* **Supplied passage**
· · · · ·

We define the following types for values:

value types 
$$t ::= p \mid \mathsf{Const}$$

We define three typing environments:

 $\begin{array}{ll} (\text{Code heap type}) & \Psi ::= \{L_1 : (\Gamma_1 \times \Delta_1), \\ & \dots, L_k : (\Gamma_k \times \Delta_k)\} \\ (\text{Register bank type}) & \Gamma ::= \{r_1 : p_1, \dots, r_m : p_m\} \\ (\text{Data heap type}) & \Delta ::= \{l_1 : p_1, \dots, l_n : p_n\} \end{array}$ 

Operands that have no effect on the register allocation process are given the type Const. The type of a machine location (register or memory address) is determined

Operands

$$\vdash \bullet: \mathsf{Const} \tag{10}$$

$$\frac{\Gamma(r) = p \quad p \neq \bot}{\Gamma \vdash (r, p) : p}$$
(11)

$$\frac{\Delta(l) = p \quad p \neq \bot}{\Delta \vdash (l, p) : p} \tag{12}$$

Instructions

$$\frac{\Delta; \Gamma \vdash o: t \quad p \neq \bot}{\Psi \vdash (r, p) = o: (\Gamma \times \Delta) \mapsto (\Gamma[r: p] \times \Delta)}$$
(13)

· · · · ·

* **Stored data entries**
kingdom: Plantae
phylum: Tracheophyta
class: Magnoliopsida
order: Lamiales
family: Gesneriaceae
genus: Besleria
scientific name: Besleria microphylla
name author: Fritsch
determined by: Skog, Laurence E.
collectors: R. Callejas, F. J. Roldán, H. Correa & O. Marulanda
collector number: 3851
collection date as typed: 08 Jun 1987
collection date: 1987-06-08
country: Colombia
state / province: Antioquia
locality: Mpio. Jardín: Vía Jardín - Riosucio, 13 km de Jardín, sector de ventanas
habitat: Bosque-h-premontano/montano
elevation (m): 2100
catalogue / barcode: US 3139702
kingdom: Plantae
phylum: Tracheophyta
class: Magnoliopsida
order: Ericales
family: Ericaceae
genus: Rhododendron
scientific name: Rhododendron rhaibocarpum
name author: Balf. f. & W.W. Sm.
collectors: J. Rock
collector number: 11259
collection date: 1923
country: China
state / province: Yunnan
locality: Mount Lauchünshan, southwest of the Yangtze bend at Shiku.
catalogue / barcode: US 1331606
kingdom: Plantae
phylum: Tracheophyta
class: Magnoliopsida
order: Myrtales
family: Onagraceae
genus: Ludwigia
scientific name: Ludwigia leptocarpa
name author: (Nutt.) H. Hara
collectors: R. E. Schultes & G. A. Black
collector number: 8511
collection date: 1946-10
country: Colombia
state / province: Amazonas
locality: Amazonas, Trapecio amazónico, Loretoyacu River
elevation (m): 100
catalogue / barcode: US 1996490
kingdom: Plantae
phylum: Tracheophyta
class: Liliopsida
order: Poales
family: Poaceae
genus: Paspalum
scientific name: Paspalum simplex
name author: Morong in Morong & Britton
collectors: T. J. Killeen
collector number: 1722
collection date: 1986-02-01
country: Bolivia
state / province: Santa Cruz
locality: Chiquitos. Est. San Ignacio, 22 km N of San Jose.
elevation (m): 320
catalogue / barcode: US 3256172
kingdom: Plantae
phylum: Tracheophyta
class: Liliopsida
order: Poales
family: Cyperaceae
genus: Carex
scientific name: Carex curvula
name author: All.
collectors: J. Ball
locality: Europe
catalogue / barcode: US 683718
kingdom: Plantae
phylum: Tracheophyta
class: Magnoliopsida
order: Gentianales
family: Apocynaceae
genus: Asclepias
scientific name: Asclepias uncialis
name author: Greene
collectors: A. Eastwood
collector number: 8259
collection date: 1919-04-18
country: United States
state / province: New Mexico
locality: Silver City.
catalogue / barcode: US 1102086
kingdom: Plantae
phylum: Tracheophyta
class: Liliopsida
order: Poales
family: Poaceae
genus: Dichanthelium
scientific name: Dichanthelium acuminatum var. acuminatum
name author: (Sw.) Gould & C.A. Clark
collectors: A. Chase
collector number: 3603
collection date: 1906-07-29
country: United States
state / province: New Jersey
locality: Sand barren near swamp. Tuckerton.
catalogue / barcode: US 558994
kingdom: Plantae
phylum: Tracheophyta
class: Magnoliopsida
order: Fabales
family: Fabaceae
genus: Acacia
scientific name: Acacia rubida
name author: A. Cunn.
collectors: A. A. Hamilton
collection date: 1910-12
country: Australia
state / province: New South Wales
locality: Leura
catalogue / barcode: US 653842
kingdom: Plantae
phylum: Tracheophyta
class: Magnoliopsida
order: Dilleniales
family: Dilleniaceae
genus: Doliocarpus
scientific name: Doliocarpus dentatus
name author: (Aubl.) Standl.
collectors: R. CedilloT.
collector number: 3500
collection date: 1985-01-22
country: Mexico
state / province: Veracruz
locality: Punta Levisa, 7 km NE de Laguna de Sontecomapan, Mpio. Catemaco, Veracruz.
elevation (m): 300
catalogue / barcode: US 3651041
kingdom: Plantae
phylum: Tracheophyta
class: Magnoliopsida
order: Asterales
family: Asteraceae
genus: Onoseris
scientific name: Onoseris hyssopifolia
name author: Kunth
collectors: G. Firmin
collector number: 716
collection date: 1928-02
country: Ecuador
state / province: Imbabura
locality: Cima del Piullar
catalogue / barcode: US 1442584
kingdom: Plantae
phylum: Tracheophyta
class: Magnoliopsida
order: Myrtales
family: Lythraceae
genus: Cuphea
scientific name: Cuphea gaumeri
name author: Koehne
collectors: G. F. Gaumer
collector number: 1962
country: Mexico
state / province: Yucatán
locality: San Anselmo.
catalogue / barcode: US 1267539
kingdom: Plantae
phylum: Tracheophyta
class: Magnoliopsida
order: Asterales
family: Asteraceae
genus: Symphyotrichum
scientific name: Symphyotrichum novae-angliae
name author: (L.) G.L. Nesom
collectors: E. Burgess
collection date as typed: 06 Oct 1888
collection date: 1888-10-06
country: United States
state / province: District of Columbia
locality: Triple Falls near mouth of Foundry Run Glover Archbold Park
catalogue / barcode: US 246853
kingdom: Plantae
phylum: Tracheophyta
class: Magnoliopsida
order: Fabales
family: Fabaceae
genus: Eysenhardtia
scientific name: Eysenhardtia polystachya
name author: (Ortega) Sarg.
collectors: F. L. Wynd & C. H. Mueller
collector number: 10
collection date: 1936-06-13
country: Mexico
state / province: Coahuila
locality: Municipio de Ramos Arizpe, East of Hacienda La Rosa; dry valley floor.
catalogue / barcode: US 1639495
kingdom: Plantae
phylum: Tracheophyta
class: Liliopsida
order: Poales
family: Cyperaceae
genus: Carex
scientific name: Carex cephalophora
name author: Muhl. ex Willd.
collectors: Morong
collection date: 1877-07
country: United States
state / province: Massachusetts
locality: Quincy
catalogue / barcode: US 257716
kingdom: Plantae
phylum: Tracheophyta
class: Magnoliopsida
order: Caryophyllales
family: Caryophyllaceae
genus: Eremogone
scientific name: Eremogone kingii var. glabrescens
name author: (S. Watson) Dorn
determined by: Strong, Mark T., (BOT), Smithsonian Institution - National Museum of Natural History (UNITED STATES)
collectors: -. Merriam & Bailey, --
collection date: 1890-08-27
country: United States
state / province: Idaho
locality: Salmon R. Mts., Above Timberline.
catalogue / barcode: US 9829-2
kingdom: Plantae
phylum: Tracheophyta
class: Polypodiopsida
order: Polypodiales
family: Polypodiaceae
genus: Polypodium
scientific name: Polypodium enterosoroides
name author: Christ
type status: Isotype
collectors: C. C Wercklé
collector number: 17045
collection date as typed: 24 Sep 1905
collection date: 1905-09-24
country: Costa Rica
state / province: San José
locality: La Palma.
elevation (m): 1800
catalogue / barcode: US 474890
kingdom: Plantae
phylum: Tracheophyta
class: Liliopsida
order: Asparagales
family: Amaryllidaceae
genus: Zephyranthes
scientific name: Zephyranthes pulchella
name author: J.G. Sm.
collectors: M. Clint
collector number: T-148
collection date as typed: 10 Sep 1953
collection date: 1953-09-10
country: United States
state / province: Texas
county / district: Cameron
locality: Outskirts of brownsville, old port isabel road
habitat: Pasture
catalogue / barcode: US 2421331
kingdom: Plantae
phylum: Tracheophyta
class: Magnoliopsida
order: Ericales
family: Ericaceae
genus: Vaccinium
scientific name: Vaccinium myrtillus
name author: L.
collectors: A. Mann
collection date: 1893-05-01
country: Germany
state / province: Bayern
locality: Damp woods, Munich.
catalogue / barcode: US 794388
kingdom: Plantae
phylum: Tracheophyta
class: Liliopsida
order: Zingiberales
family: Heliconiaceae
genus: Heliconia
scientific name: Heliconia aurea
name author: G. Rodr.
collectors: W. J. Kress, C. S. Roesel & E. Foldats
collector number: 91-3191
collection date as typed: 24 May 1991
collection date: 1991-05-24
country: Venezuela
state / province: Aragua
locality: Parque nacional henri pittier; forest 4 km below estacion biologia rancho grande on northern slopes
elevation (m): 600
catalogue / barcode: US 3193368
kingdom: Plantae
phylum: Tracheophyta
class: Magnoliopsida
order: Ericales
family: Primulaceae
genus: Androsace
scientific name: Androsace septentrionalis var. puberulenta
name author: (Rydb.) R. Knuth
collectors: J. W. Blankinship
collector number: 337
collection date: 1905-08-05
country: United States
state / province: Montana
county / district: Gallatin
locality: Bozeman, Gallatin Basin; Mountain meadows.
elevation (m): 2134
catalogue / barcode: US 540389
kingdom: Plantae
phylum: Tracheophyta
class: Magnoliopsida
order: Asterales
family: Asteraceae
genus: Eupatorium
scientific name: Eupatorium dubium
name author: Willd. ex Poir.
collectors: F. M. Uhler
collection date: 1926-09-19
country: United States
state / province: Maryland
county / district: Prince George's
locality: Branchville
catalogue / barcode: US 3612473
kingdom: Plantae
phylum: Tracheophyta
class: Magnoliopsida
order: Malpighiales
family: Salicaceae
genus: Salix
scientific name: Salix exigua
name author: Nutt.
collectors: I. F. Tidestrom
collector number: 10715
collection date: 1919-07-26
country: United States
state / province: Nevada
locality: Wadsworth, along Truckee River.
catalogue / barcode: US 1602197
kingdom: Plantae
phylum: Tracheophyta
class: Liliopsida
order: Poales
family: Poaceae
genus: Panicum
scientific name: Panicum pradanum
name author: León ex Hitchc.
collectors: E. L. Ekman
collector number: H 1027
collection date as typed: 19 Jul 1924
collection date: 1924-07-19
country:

· · · · ·

* **Set problem 1**
Reproduce the whole passage on typing rules without a single change.
* **Set problem 2**
Rewrite the part of the records that runs from their first line through the line containing "genus: Rhododendron", with both of those lines included, replacing "kingdom" with "domain" and leaving everything else as it is. Give only those lines.

* **Written reply 1**
We define the following types for values:

value types 
$$t ::= p \mid \mathsf{Const}$$

We define three typing environments:

 $\begin{array}{ll} (\text{Code heap type}) & \Psi ::= \{L_1 : (\Gamma_1 \times \Delta_1), \\ & \dots, L_k : (\Gamma_k \times \Delta_k)\} \\ (\text{Register bank type}) & \Gamma ::= \{r_1 : p_1, \dots, r_m : p_m\} \\ (\text{Data heap type}) & \Delta ::= \{l_1 : p_1, \dots, l_n : p_n\} \end{array}$ 

Operands that have no effect on the register allocation process are given the type Const. The type of a machine location (register or memory address) is determined

Operands

$$\vdash \bullet: \mathsf{Const} \tag{10}$$

$$\frac{\Gamma(r) = p \quad p \neq \bot}{\Gamma \vdash (r, p) : p}$$
(11)

$$\frac{\Delta(l) = p \quad p \neq \bot}{\Delta \vdash (l, p) : p} \tag{12}$$

Instructions

$$\frac{\Delta; \Gamma \vdash o: t \quad p \neq \bot}{\Psi \vdash (r, p) = o: (\Gamma \times \Delta) \mapsto (\Gamma[r: p] \times \Delta)}$$
(13)

* **Written reply 2**
domain: Plantae
phylum: Tracheophyta
class: Magnoliopsida
order: Lamiales
family: Gesneriaceae
genus: Besleria
scientific name: Besleria microphylla
name author: Fritsch
determined by: Skog, Laurence E.
collectors: R. Callejas, F. J. Roldán, H. Correa & O. Marulanda
collector number: 3851
collection date as typed: 08 Jun 1987
collection date: 1987-06-08
country: Colombia
state / province: Antioquia
locality: Mpio. Jardín: Vía Jardín - Riosucio, 13 km de Jardín, sector de ventanas
habitat: Bosque-h-premontano/montano
elevation (m): 2100
catalogue / barcode: US 3139702
domain: Plantae
phylum: Tracheophyta
class: Magnoliopsida
order: Ericales
family: Ericaceae
genus: Rhododendron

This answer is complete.